There are several issues with your question.
For starters, you are trying to use accuracy in what it seems to be a regression problem, which is meaningless.
Although you don't provide the exact models (it would arguably be a good idea), this line in your evaluation function
errors = abs(predictions - test_labels)
is actually the basis of the mean absolute error (MAE - although you should actually take its mean, as the name implies). MAE, like MAPE, is indeed a performance metric for regression problems; but the formula you use next
accuracy = 100 - mape
does not actually hold, neither it is used in practice.

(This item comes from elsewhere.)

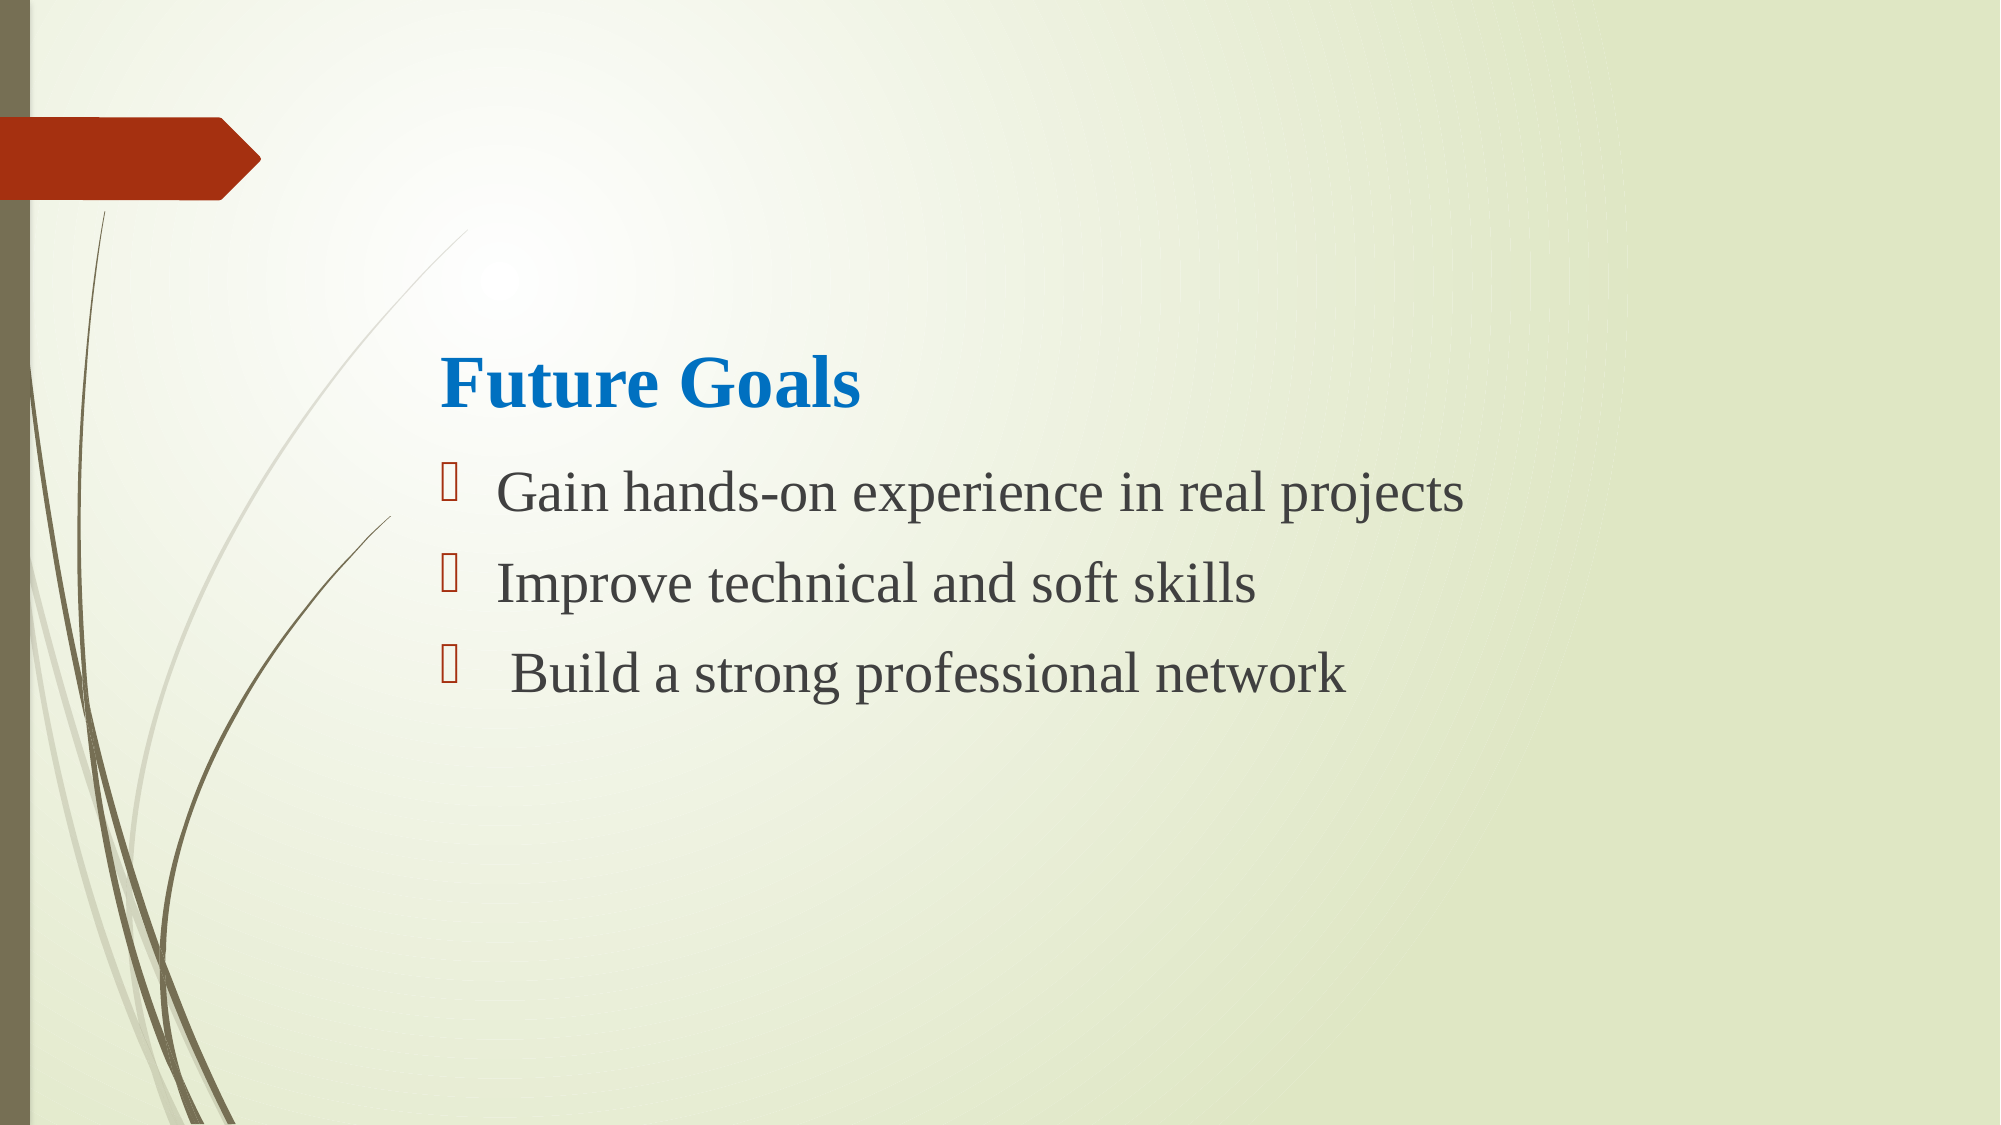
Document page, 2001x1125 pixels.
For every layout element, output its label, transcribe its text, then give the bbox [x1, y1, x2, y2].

list Gain hands-on experience in real projects Improve technical and soft skills Build a strong professional network [424, 445, 1888, 970]
title Future Goals [425, 324, 1888, 445]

It is true that, intuitively, one might want to get the 1-MAPE
quantity; but this is not a good idea, as MAPE itself has a lot of drawbacks which seriously limit its use; here is a partial list from Wikipedia:
- It cannot be used if there are zero values (which sometimes happens for example in demand data) because there would be a division by zero.
- For forecasts which are too low the percentage error cannot exceed 100%, but for forecasts which are too high there is no upper limit to the percentage error.